[MATERIAL SUPPLIED]
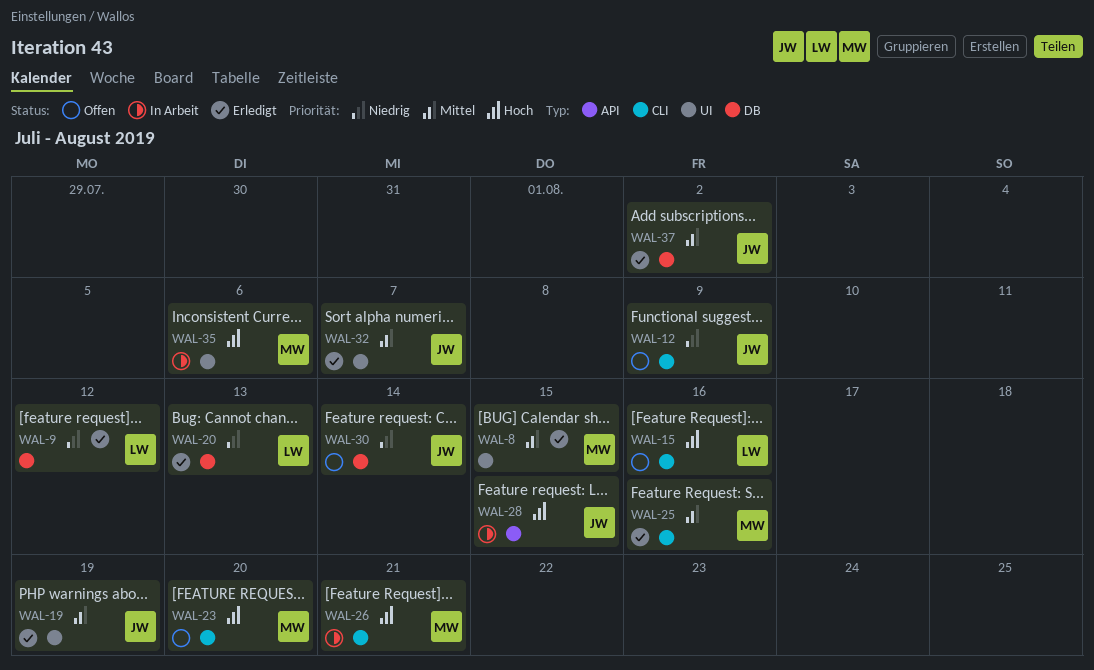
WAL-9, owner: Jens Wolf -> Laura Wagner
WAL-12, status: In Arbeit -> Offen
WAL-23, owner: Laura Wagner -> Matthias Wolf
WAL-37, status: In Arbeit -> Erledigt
[/MATERIAL SUPPLIED]
[MATERIAL SUPPLIED]
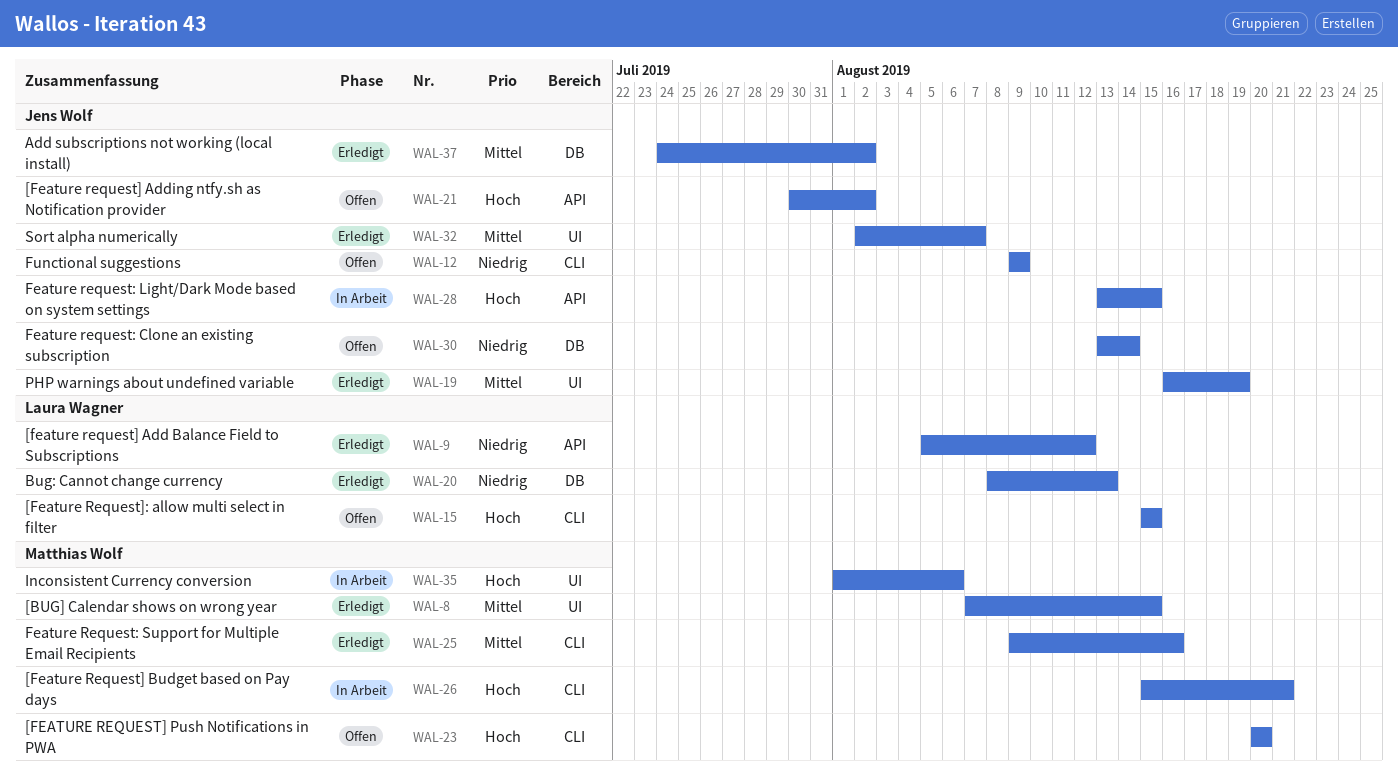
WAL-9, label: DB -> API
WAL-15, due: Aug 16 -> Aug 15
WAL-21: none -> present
[/MATERIAL SUPPLIED]
■ ASSIGNMENT
Above are some lines. Repeat exactly, and only, those from the line that has "WAL-9, owner: Jens Wolf -> Laura Wagner" through the line that has "WAL-37, status: In Arbeit -> Erledigt".

■ SOLUTION TO THIS PROBLEM
WAL-9, owner: Jens Wolf -> Laura Wagner
WAL-12, status: In Arbeit -> Offen
WAL-23, owner: Laura Wagner -> Matthias Wolf
WAL-37, status: In Arbeit -> Erledigt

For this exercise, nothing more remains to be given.